ただ、フナンだけは冷静に中立の立場を守ってくれていた。さすが、執事長だ。できれば、こちらの味方になってほしいところだが、容疑者の一人として集まってもらっている以上、それは無理だろう。
「捜査中って、誰が捜査しているざます? あなた、さっきから、ぼーっと立っているだけじゃない!」
随分な言い方だが、伯爵夫人とケンカしても仕方がない。私はつとめて穏やかな口調で答えた。

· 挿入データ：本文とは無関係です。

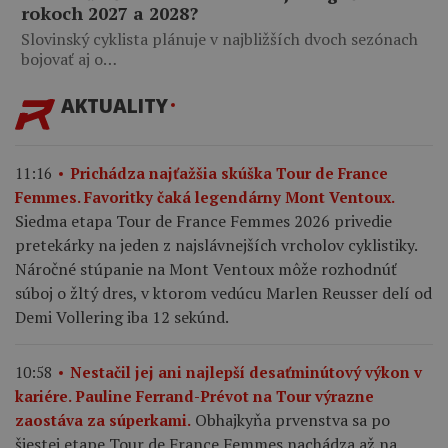
rokoch 2027 a 2028?
Slovinský cyklista plánuje v najbližších dvoch sezónach
bojovať aj o…
AKTUALITY
11:16
Prichádza najťažšia skúška Tour de France
Femmes. Favoritky čaká legendárny Mont Ventoux.
Siedma etapa Tour de France Femmes 2026 privedie
pretekárky na jeden z najslávnejších vrcholov cyklistiky.
Náročné stúpanie na Mont Ventoux môže rozhodnúť
súboj o žltý dres, v ktorom vedúcu Marlen Reusser delí od
Demi Vollering iba 12 sekúnd.
10:58
Nestačil jej ani najlepší desaťminútový výkon v
kariére. Pauline Ferrand-Prévot na Tour výrazne
Obhajkyňa prvenstva sa po
zaostáva za súperkami.
šiestej etape Tour de France Femmes nachádza až na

「いま、専門家に調査してもらっているところですから、少々お待ちを」
「少々って、いつまでなのかしら。だいたい、どうして、こんなところに集められているの?」
黙っていたマーカム夫人が耐えかねたようすで口を開いた。夫人の理知的な鳶色の瞳が、まっすぐこちらに向いている。なんだかこちらが悪いことをしているみたいだ。
私は救いを求めるように、開かれたメンテナンス用扉の奥を見た。
巨大なアームの一つがすでに取り除かれていて、コンテナのならぶ、いくつもの棚が見えていた。
そして、棚と棚のあいだをゼノンとぽち丸が行ったり来たりしていた。
ゼノンはニュー来々軒から戻るなり、業者と打ち合わせをし、誰よりも早く宝物庫のなかに入り、すでに調査を開始していた。
「あのー、クリノさん。みなさん、お待ちになっているんですが……」
これ以上は間が持たないと判断した私は、宝物庫のゼノンに向かってよびかけた。すると、奥のほうから返事が聞こえた。